= Latinica (talk show) =

Croatian television talk show

Latinica is a Croatian television talk show launched on November 11, 1993, which was broadcast on Mondays at 20:10 CET on HRT 1. Hosted by Denis Latin, it discussed current events with guest experts and also contained five outside reports showing the actual cases connected with current discussion. Its title, besides being derived from the host Latin's surname, literally means "Latin alphabet" in Croatian.

Latinica was the longest-running weekly talk show in Croatian television, with more than 350 broadcasts. The show was canceled on January 13, 2011, and the final show was broadcast on January 17, 2011.

== Overview ==
Latinica started on HRT, but was briefly shown on Mreža, the first private Croatian TV network, in 1997 and 1998, owned by Miroslav Kutle and other businessmen close to the government.
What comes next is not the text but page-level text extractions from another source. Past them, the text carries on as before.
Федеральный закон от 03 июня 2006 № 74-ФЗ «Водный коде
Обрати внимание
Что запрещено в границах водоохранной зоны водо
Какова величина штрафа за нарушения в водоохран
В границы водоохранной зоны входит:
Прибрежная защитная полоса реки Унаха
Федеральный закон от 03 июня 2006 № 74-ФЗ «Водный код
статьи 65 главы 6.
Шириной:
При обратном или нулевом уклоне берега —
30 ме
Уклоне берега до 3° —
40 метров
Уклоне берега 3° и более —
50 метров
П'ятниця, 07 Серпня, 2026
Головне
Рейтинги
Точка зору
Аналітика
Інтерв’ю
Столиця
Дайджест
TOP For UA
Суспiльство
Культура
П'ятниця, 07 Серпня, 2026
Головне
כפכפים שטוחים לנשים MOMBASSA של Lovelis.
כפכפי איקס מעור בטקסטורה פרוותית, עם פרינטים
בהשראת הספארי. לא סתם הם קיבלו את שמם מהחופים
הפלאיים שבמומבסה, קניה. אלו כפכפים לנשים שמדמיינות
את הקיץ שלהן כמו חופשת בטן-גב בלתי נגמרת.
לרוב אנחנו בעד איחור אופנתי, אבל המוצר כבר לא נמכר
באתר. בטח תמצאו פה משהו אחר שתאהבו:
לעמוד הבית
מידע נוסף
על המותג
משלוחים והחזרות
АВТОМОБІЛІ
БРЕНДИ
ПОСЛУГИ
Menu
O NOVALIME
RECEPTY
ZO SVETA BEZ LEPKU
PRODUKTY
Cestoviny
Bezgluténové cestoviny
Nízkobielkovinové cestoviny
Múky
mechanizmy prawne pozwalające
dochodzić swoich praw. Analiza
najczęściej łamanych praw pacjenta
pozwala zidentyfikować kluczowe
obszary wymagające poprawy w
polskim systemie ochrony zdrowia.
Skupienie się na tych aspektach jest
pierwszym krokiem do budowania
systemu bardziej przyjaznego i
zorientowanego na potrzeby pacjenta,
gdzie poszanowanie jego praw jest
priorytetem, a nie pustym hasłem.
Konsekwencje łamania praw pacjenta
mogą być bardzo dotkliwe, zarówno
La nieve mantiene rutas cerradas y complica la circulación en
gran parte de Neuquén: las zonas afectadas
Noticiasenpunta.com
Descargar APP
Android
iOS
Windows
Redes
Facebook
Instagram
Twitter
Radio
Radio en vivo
In late 2005, it was speculated that the show would be transferred to another private network, Nova TV.

In 2005, Latinica became the subject of controversy when the show dealt with the legacy of Franjo Tuđman. The treatment of the late president provoked a debate in the parliament and was criticised by his followers, most notably Andrija Hebrang and other high-ranking members of the ruling Croatian Democratic Union party. Hebrang went as far as to accuse the show of causing the death of a Patriotic War veteran who committed suicide after allegedly being upset with the show's contents in this episode.

When the veteran's daughter, a young HRT reporter, disputed the story, Hebrang attributed that to HRT management pressure and tried to use this as an argument for Parliament's (and his party's) tighter controls of the media. Latin, vilified by right-wing sections of the Croatian public, had to endure several weeks without his show on the air, with his sacking seen as a done deal, but HRT leadership in the end decided to keep Latinica on the air.